Noah is fine. We sat in the ER for over 4 hours for him to be seen.  He played, walked about, slept a little, and was overall charming considering the circumstances, as long as no nurses came by. He had identified them as the enemy after having to have (oh woe) his PULSE taken.

I was pretty sure after the first hour that he was going to be okay, but the fall was such that I was glad to be spending that time in an ER. Of course next week when he’s sick with whatever he picked up there, I will reconsider.

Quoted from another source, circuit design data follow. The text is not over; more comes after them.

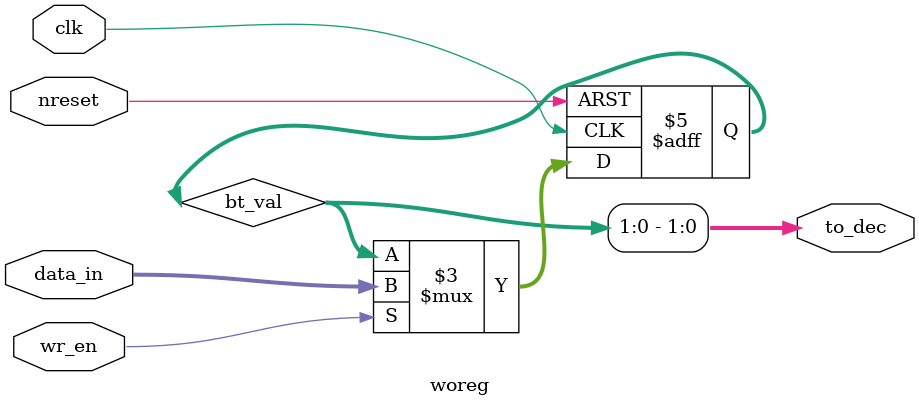
<source format=v>
module woreg( clk, nreset, wr_en, data_in, to_dec); 
 
//Inputs Declarations 
input clk; //Clock
input nreset; //active low reset 
input wr_en; //Write Enable 
input [7:0] data_in; //Button data input from APB3
 
//output Declarations 
output [1:0] to_dec; //Data Output wires to decoder
 
//reg Declaration (write-only)
reg [7:0] bt_val; //Stores button value state

//map reg values to decoder
assign to_dec[0] = bt_val[0];
assign to_dec[1] = bt_val[1];

//write to register 
always @(posedge clk, negedge nreset) 
 begin : WRITE_GEN 
 if(nreset == 1'b0)
 begin
    bt_val <= 8'h00;
 end
 else if(wr_en)
 begin 
    bt_val <= data_in;
 end 
 end 
endmodule
</source>
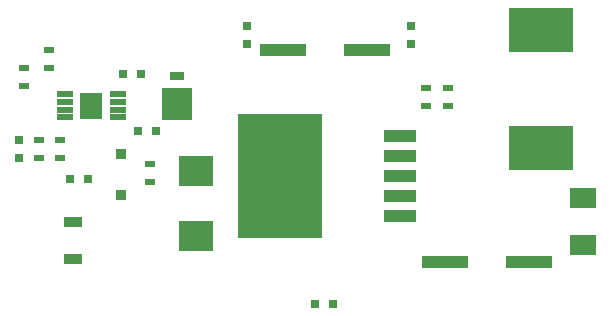
<source format=gtp>
G04 Layer_Color=8421504*
%FSAX25Y25*%
%MOIN*%
G70*
G01*
G75*
%ADD10R,0.05315X0.01969*%
%ADD11R,0.07638X0.08543*%
%ADD12R,0.08504X0.07008*%
%ADD13R,0.03543X0.02362*%
%ADD14R,0.11811X0.09843*%
%ADD15R,0.03740X0.03543*%
%ADD16R,0.10000X0.10512*%
%ADD17R,0.05000X0.03000*%
%ADD18R,0.03150X0.03150*%
%ADD19R,0.06299X0.03543*%
%ADD20R,0.03150X0.03150*%
%ADD21R,0.15748X0.04331*%
%ADD22R,0.21654X0.15157*%
%ADD23R,0.28346X0.41732*%
%ADD24R,0.11024X0.04134*%
D10*
X0400260Y0261161D02*
D03*
Y0263720D02*
D03*
Y0266280D02*
D03*
Y0268839D02*
D03*
X0382740Y0261161D02*
D03*
Y0263720D02*
D03*
Y0266280D02*
D03*
Y0268839D02*
D03*
D11*
X0391500Y0265000D02*
D03*
D12*
X0555500Y0234374D02*
D03*
Y0218626D02*
D03*
D13*
X0377500Y0283453D02*
D03*
Y0277547D02*
D03*
X0381000Y0247547D02*
D03*
Y0253453D02*
D03*
X0374000Y0253453D02*
D03*
Y0247547D02*
D03*
X0369000Y0277500D02*
D03*
Y0271595D02*
D03*
X0503000Y0270953D02*
D03*
Y0265047D02*
D03*
X0510500Y0265047D02*
D03*
Y0270953D02*
D03*
X0411000Y0239547D02*
D03*
Y0245453D02*
D03*
D14*
X0426500Y0243327D02*
D03*
Y0221673D02*
D03*
D15*
X0401500Y0235110D02*
D03*
Y0248890D02*
D03*
D16*
X0420000Y0265744D02*
D03*
D17*
Y0275000D02*
D03*
D18*
X0402047Y0275500D02*
D03*
X0407953D02*
D03*
X0390453Y0240500D02*
D03*
X0384547D02*
D03*
X0412953Y0256500D02*
D03*
X0407047D02*
D03*
X0471953Y0199000D02*
D03*
X0466047D02*
D03*
D19*
X0385500Y0213898D02*
D03*
Y0226102D02*
D03*
D20*
X0367500Y0253453D02*
D03*
Y0247547D02*
D03*
X0498000Y0285547D02*
D03*
Y0291453D02*
D03*
X0443500Y0291453D02*
D03*
Y0285547D02*
D03*
D21*
X0537476Y0213000D02*
D03*
X0509524D02*
D03*
X0455524Y0283500D02*
D03*
X0483476D02*
D03*
D22*
X0541500Y0250913D02*
D03*
Y0290087D02*
D03*
D23*
X0454252Y0241500D02*
D03*
D24*
X0494409Y0254886D02*
D03*
Y0248193D02*
D03*
Y0241500D02*
D03*
Y0234807D02*
D03*
Y0228114D02*
D03*
M02*

</source>
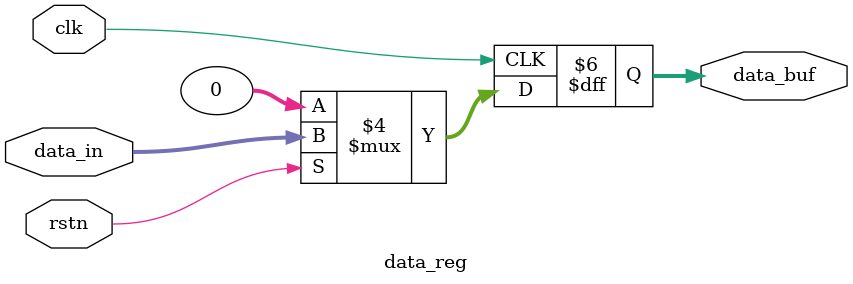
<source format=v>
module data_reg (
  input clk,
  input rstn,
  
  input [31:0] data_in,
  output reg [31:0] data_buf
);

always @ (posedge clk) begin
  if (!rstn) data_buf <= 32'b0;
  else data_buf <= data_in;
end

endmodule

</source>
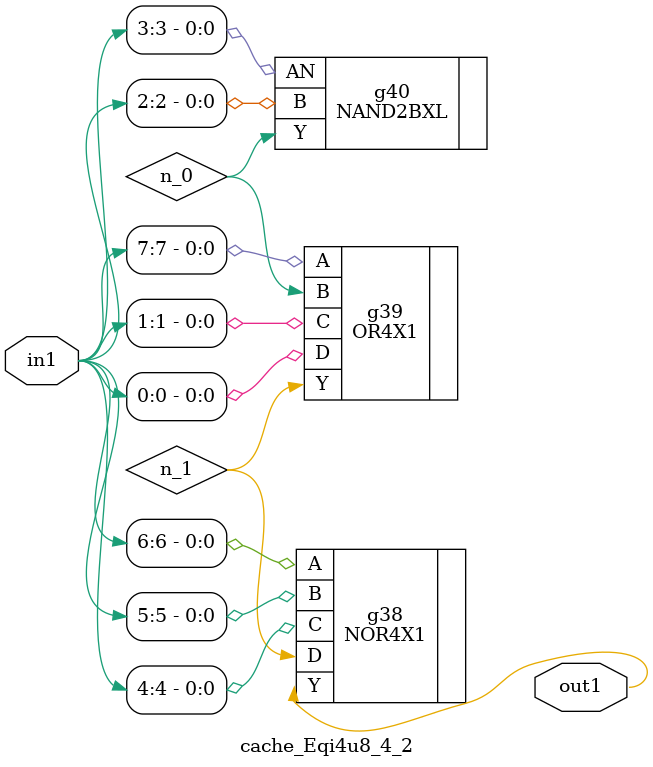
<source format=v>
`timescale 1ps / 1ps


module cache_Eqi4u8_4_2(in1, out1);
  input [7:0] in1;
  output out1;
  wire [7:0] in1;
  wire out1;
  wire n_0, n_1;
  NOR4X1 g38(.A (in1[6]), .B (in1[5]), .C (in1[4]), .D (n_1), .Y
       (out1));
  OR4X1 g39(.A (in1[7]), .B (n_0), .C (in1[1]), .D (in1[0]), .Y (n_1));
  NAND2BXL g40(.AN (in1[3]), .B (in1[2]), .Y (n_0));
endmodule



</source>
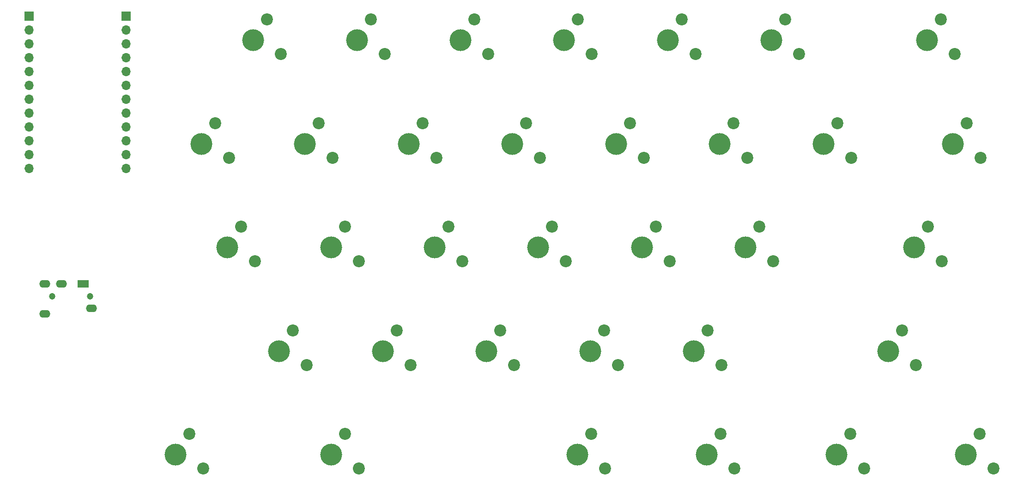
<source format=gbr>
%TF.GenerationSoftware,KiCad,Pcbnew,(6.0.4)*%
%TF.CreationDate,2022-03-31T09:00:27-07:00*%
%TF.ProjectId,hip-factor-3-r,6869702d-6661-4637-946f-722d332d722e,rev?*%
%TF.SameCoordinates,Original*%
%TF.FileFunction,Soldermask,Top*%
%TF.FilePolarity,Negative*%
%FSLAX46Y46*%
G04 Gerber Fmt 4.6, Leading zero omitted, Abs format (unit mm)*
G04 Created by KiCad (PCBNEW (6.0.4)) date 2022-03-31 09:00:27*
%MOMM*%
%LPD*%
G01*
G04 APERTURE LIST*
%ADD10C,4.000000*%
%ADD11C,2.200000*%
%ADD12R,1.700000X1.700000*%
%ADD13O,1.700000X1.700000*%
%ADD14C,1.200000*%
%ADD15O,2.000000X1.400000*%
%ADD16R,2.000000X1.400000*%
G04 APERTURE END LIST*
D10*
%TO.C,SW9*%
X76000000Y-59000000D03*
D11*
X81080000Y-61540000D03*
X78540000Y-55190000D03*
%TD*%
D10*
%TO.C,SW25*%
X128250000Y-97000000D03*
D11*
X133330000Y-99540000D03*
X130790000Y-93190000D03*
%TD*%
D10*
%TO.C,SW10*%
X95000000Y-59000000D03*
D11*
X100080000Y-61540000D03*
X97540000Y-55190000D03*
%TD*%
D10*
%TO.C,SW13*%
X152000000Y-59000000D03*
D11*
X157080000Y-61540000D03*
X154540000Y-55190000D03*
%TD*%
D10*
%TO.C,SW5*%
X142500000Y-40000000D03*
D11*
X147580000Y-42540000D03*
X145040000Y-36190000D03*
%TD*%
D10*
%TO.C,SW34*%
X197125000Y-116000000D03*
D11*
X202205000Y-118540000D03*
X199665000Y-112190000D03*
%TD*%
D10*
%TO.C,SW8*%
X57000000Y-59000000D03*
D11*
X62080000Y-61540000D03*
X59540000Y-55190000D03*
%TD*%
D10*
%TO.C,SW18*%
X118750000Y-78000000D03*
D11*
X123830000Y-80540000D03*
X121290000Y-74190000D03*
%TD*%
D10*
%TO.C,SW32*%
X149625000Y-116000000D03*
D11*
X154705000Y-118540000D03*
X152165000Y-112190000D03*
%TD*%
D10*
%TO.C,SW27*%
X171000000Y-59000000D03*
D11*
X176080000Y-61540000D03*
X173540000Y-55190000D03*
%TD*%
D10*
%TO.C,SW1*%
X66500000Y-40000000D03*
D11*
X71580000Y-42540000D03*
X69040000Y-36190000D03*
%TD*%
D10*
%TO.C,SW21*%
X187625000Y-78000000D03*
D11*
X192705000Y-80540000D03*
X190165000Y-74190000D03*
%TD*%
D10*
%TO.C,SW17*%
X99750000Y-78000000D03*
D11*
X104830000Y-80540000D03*
X102290000Y-74190000D03*
%TD*%
D10*
%TO.C,SW14*%
X194750000Y-59000000D03*
D11*
X199830000Y-61540000D03*
X197290000Y-55190000D03*
%TD*%
D12*
%TO.C,J1*%
X43180000Y-35560000D03*
D13*
X43180000Y-38100000D03*
X43180000Y-40640000D03*
X43180000Y-43180000D03*
X43180000Y-45720000D03*
X43180000Y-48260000D03*
X43180000Y-50800000D03*
X43180000Y-53340000D03*
X43180000Y-55880000D03*
X43180000Y-58420000D03*
X43180000Y-60960000D03*
X43180000Y-63500000D03*
%TD*%
D10*
%TO.C,SW29*%
X52250000Y-116000000D03*
D11*
X57330000Y-118540000D03*
X54790000Y-112190000D03*
%TD*%
D10*
%TO.C,SW31*%
X125875000Y-116000000D03*
D11*
X130955000Y-118540000D03*
X128415000Y-112190000D03*
%TD*%
D10*
%TO.C,SW23*%
X90250000Y-97000000D03*
D11*
X95330000Y-99540000D03*
X92790000Y-93190000D03*
%TD*%
D10*
%TO.C,SW12*%
X133000000Y-59000000D03*
D11*
X138080000Y-61540000D03*
X135540000Y-55190000D03*
%TD*%
D10*
%TO.C,SW19*%
X137750000Y-78000000D03*
D11*
X142830000Y-80540000D03*
X140290000Y-74190000D03*
%TD*%
D10*
%TO.C,SW2*%
X85500000Y-40000000D03*
D11*
X90580000Y-42540000D03*
X88040000Y-36190000D03*
%TD*%
D10*
%TO.C,SW16*%
X80750000Y-78000000D03*
D11*
X85830000Y-80540000D03*
X83290000Y-74190000D03*
%TD*%
D10*
%TO.C,SW26*%
X147250000Y-97000000D03*
D11*
X152330000Y-99540000D03*
X149790000Y-93190000D03*
%TD*%
D10*
%TO.C,SW7*%
X190000000Y-40000000D03*
D11*
X195080000Y-42540000D03*
X192540000Y-36190000D03*
%TD*%
D10*
%TO.C,SW20*%
X156750000Y-78000000D03*
D11*
X161830000Y-80540000D03*
X159290000Y-74190000D03*
%TD*%
D10*
%TO.C,SW4*%
X123500000Y-40000000D03*
D11*
X128580000Y-42540000D03*
X126040000Y-36190000D03*
%TD*%
D10*
%TO.C,SW11*%
X114000000Y-59000000D03*
D11*
X119080000Y-61540000D03*
X116540000Y-55190000D03*
%TD*%
D10*
%TO.C,SW33*%
X173375000Y-116000000D03*
D11*
X178455000Y-118540000D03*
X175915000Y-112190000D03*
%TD*%
D10*
%TO.C,SW3*%
X104500000Y-40000000D03*
D11*
X109580000Y-42540000D03*
X107040000Y-36190000D03*
%TD*%
D10*
%TO.C,SW28*%
X182875000Y-97000000D03*
D11*
X187955000Y-99540000D03*
X185415000Y-93190000D03*
%TD*%
D10*
%TO.C,SW15*%
X61750000Y-78000000D03*
D11*
X66830000Y-80540000D03*
X64290000Y-74190000D03*
%TD*%
D10*
%TO.C,SW22*%
X71250000Y-97000000D03*
D11*
X76330000Y-99540000D03*
X73790000Y-93190000D03*
%TD*%
D10*
%TO.C,SW6*%
X161500000Y-40000000D03*
D11*
X166580000Y-42540000D03*
X164040000Y-36190000D03*
%TD*%
D12*
%TO.C,J2*%
X25400000Y-35560000D03*
D13*
X25400000Y-38100000D03*
X25400000Y-40640000D03*
X25400000Y-43180000D03*
X25400000Y-45720000D03*
X25400000Y-48260000D03*
X25400000Y-50800000D03*
X25400000Y-53340000D03*
X25400000Y-55880000D03*
X25400000Y-58420000D03*
X25400000Y-60960000D03*
X25400000Y-63500000D03*
%TD*%
D10*
%TO.C,SW24*%
X109250000Y-97000000D03*
D11*
X114330000Y-99540000D03*
X111790000Y-93190000D03*
%TD*%
D10*
%TO.C,SW30*%
X80750000Y-116000000D03*
D11*
X85830000Y-118540000D03*
X83290000Y-112190000D03*
%TD*%
D14*
%TO.C,J3*%
X36630000Y-87000000D03*
X29630000Y-87000000D03*
D15*
X28330000Y-90200000D03*
X31330000Y-84700000D03*
X28330000Y-84700000D03*
X36830000Y-89200000D03*
D16*
X35330000Y-84700000D03*
%TD*%
M02*

</source>
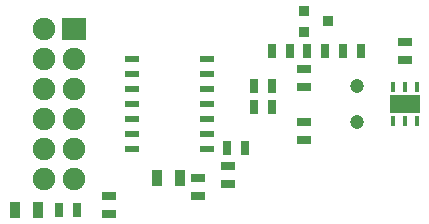
<source format=gbr>
%TF.GenerationSoftware,KiCad,Pcbnew,6.0.0*%
%TF.CreationDate,2022-08-14T07:42:52+02:00*%
%TF.ProjectId,pmod-trh,706d6f64-2d74-4726-982e-6b696361645f,2*%
%TF.SameCoordinates,Original*%
%TF.FileFunction,Soldermask,Top*%
%TF.FilePolarity,Negative*%
%FSLAX46Y46*%
G04 Gerber Fmt 4.6, Leading zero omitted, Abs format (unit mm)*
G04 Created by KiCad (PCBNEW 6.0.0) date 2022-08-14 07:42:52*
%MOMM*%
%LPD*%
G01*
G04 APERTURE LIST*
%ADD10R,1.143000X0.635000*%
%ADD11R,0.635000X1.143000*%
%ADD12R,0.889000X1.397000*%
%ADD13C,1.198880*%
%ADD14R,1.143000X0.508000*%
%ADD15R,2.000000X1.900000*%
%ADD16C,1.900000*%
%ADD17R,0.450000X0.850000*%
%ADD18R,2.500000X1.600000*%
%ADD19R,0.914400X0.914400*%
G04 APERTURE END LIST*
D10*
%TO.C,R1*%
X155500000Y-108012000D03*
X155500000Y-106488000D03*
%TD*%
D11*
%TO.C,R6*%
X155738000Y-100500000D03*
X157262000Y-100500000D03*
%TD*%
D12*
%TO.C,C1*%
X132952500Y-114000000D03*
X131047500Y-114000000D03*
%TD*%
D11*
%TO.C,R7*%
X152738000Y-100500000D03*
X154262000Y-100500000D03*
%TD*%
D13*
%TO.C,TP1*%
X160000000Y-106500000D03*
%TD*%
D10*
%TO.C,R8*%
X146500000Y-111238000D03*
X146500000Y-112762000D03*
%TD*%
%TO.C,C3*%
X164000000Y-101262000D03*
X164000000Y-99738000D03*
%TD*%
D11*
%TO.C,R5*%
X150512000Y-108750000D03*
X148988000Y-108750000D03*
%TD*%
D10*
%TO.C,C2*%
X139000000Y-112738000D03*
X139000000Y-114262000D03*
%TD*%
D12*
%TO.C,D1*%
X144952500Y-111250000D03*
X143047500Y-111250000D03*
%TD*%
D11*
%TO.C,L1*%
X134738000Y-114000000D03*
X136262000Y-114000000D03*
%TD*%
D14*
%TO.C,U1*%
X147302000Y-108810000D03*
X147302000Y-107540000D03*
X147302000Y-106270000D03*
X147302000Y-105000000D03*
X147302000Y-103730000D03*
X147302000Y-102460000D03*
X147302000Y-101190000D03*
X140952000Y-101190000D03*
X140952000Y-102460000D03*
X140952000Y-103730000D03*
X140952000Y-105000000D03*
X140952000Y-106270000D03*
X140952000Y-107540000D03*
X140952000Y-108810000D03*
%TD*%
D15*
%TO.C,P1*%
X136040000Y-98650000D03*
D16*
X136040000Y-101190000D03*
X136040000Y-103730000D03*
X136040000Y-106270000D03*
X136040000Y-108810000D03*
X136040000Y-111350000D03*
X133500000Y-98650000D03*
X133500000Y-101190000D03*
X133500000Y-103730000D03*
X133500000Y-106270000D03*
X133500000Y-108810000D03*
X133500000Y-111350000D03*
%TD*%
D10*
%TO.C,C4*%
X149000000Y-110238000D03*
X149000000Y-111762000D03*
%TD*%
D11*
%TO.C,R4*%
X151238000Y-103500000D03*
X152762000Y-103500000D03*
%TD*%
%TO.C,L2*%
X158738000Y-100500000D03*
X160262000Y-100500000D03*
%TD*%
D17*
%TO.C,U2*%
X163000000Y-106450000D03*
X164000000Y-106450000D03*
X165000000Y-106450000D03*
X165000000Y-103550000D03*
X164000000Y-103550000D03*
X163000000Y-103550000D03*
D18*
X164000000Y-105000000D03*
%TD*%
D10*
%TO.C,R2*%
X155500000Y-101988000D03*
X155500000Y-103512000D03*
%TD*%
D13*
%TO.C,TP2*%
X160000000Y-103500000D03*
%TD*%
D11*
%TO.C,R3*%
X151238000Y-105250000D03*
X152762000Y-105250000D03*
%TD*%
D19*
%TO.C,Q1*%
X155484000Y-97111000D03*
X155484000Y-98889000D03*
X157516000Y-98000000D03*
%TD*%
M02*

</source>
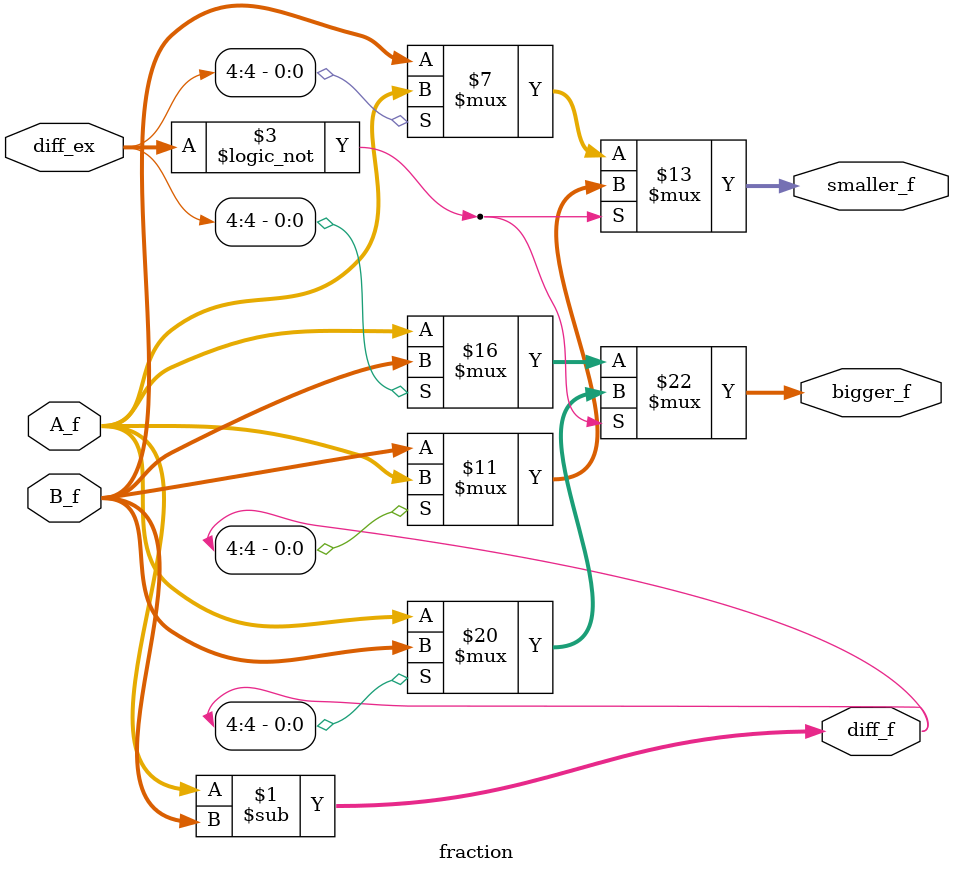
<source format=sv>
module fraction(
input [3:0] A_f, B_f,
input [4:0] diff_ex,
output [3:0] bigger_f, smaller_f,
output [4:0] diff_f
);

assign diff_f = A_f - B_f;

always_comb begin
	if (diff_ex == 0) begin			//Exp_A = Exp_B
		if (diff_f[4] ==  0) begin
			bigger_f <= A_f;
			smaller_f <= B_f;
		end	
		else begin
			bigger_f <= B_f;
			smaller_f <= A_f;
		end
	end
	
	else begin								//Exp_A <> Exp_B
		if (diff_ex[4] == 0) begin
			bigger_f <= A_f;
			smaller_f <= B_f;
		end
		else begin
			bigger_f <= B_f;
			smaller_f <= A_f;
		end
	end
end

endmodule
</source>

The fear never ends with kids, and Noah is not the kind of kid that is going to be injury free (we got home: he sobbed because the bench was under the table.) This one though I sort of have to say was foreseeable: I deferred to Carl because I wanted a few minutes off, and Carl was distracted and also just isn’t quite as careful about these things. I’m a bit grumpy with myself for having backed down and a bit grumpy with Carl for having assured me it was fine, and mostly just tired out.

This stuff is still really hard. I’m sure it is for all parents but I’m not sure all parents have quite the same access to experience with just how fragile kids are in reality that I do. Driving up to the hospital I was really, really scared. Right now I am really, really spent. It just took a lot of emotional resources at a bad time of year. I think in March I will lock Noah and myself into a padded room with nothing dangerous in it.